Another reason you might not want to place all of your backups into the cloud is trust.

I am sure most cloud providers are trustworthy, the data is stored securely and compliant with EU and UK regulations, and the data can be restored when required. But I have never come across any customer that checks any of this; it is all based on trust. If you have a local, imaging backup, then your data is stored at your site - usually on a NAS (network attached storage) device. The local device does not give you offsite backups, for fire, flood and theft, but it is a fast, comprehensive restore that will get you back up and running quickly when you need it.

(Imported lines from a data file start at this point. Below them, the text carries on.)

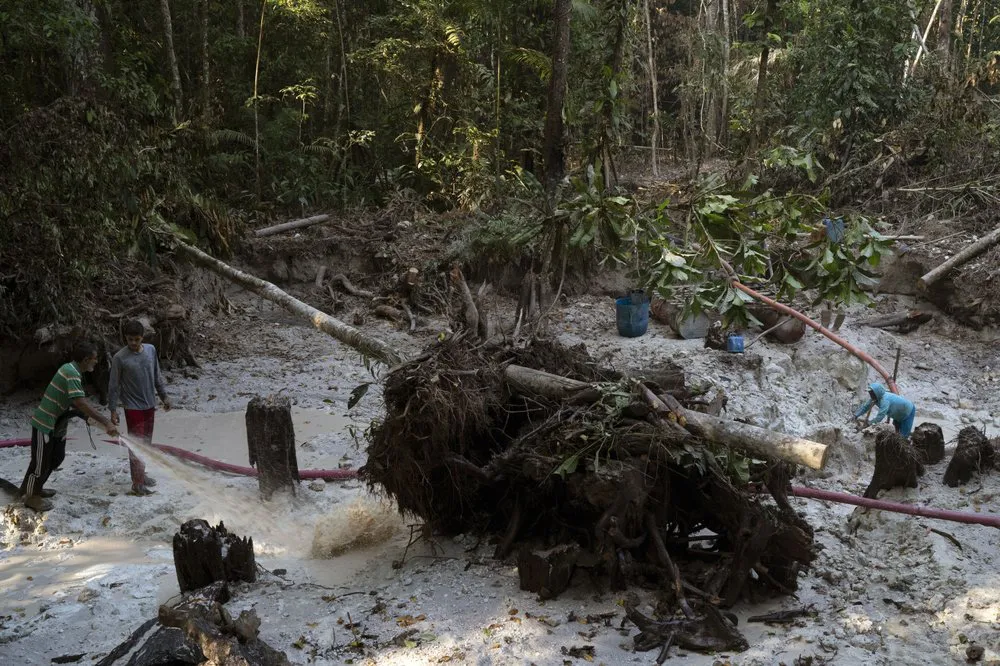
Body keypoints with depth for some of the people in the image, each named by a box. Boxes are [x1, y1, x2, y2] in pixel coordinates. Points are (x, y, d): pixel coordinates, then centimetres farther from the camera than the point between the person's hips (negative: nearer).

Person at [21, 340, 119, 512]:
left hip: (57, 424, 10)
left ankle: (34, 487, 37)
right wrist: (106, 423, -35)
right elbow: (81, 403, -34)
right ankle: (31, 496, 19)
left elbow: (75, 402, 15)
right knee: (41, 461, 3)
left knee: (57, 458, 20)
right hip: (45, 423, -10)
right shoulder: (71, 373, -26)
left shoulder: (73, 370, 7)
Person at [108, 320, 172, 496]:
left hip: (149, 405, 5)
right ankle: (137, 484, 1)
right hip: (133, 407, -5)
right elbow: (114, 386, -9)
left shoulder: (151, 350, 0)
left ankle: (141, 475, 30)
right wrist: (113, 410, -10)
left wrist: (164, 395, 12)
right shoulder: (120, 358, -14)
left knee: (146, 442, 15)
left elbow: (157, 376, 11)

At Dental IT, we recommend a combination of local and remote backup systems. The local backup system uses image based backup and saves to a local NAS device. The remote backup uploads core critical files to an offsite secure datacentre. We believe this offers the best of both worlds, and gives your peace of mind that should your network suffer catastrophic failure, or infection, fire or theft, we will be able to restore your systems and get you back up and running as quickly as we possibly can.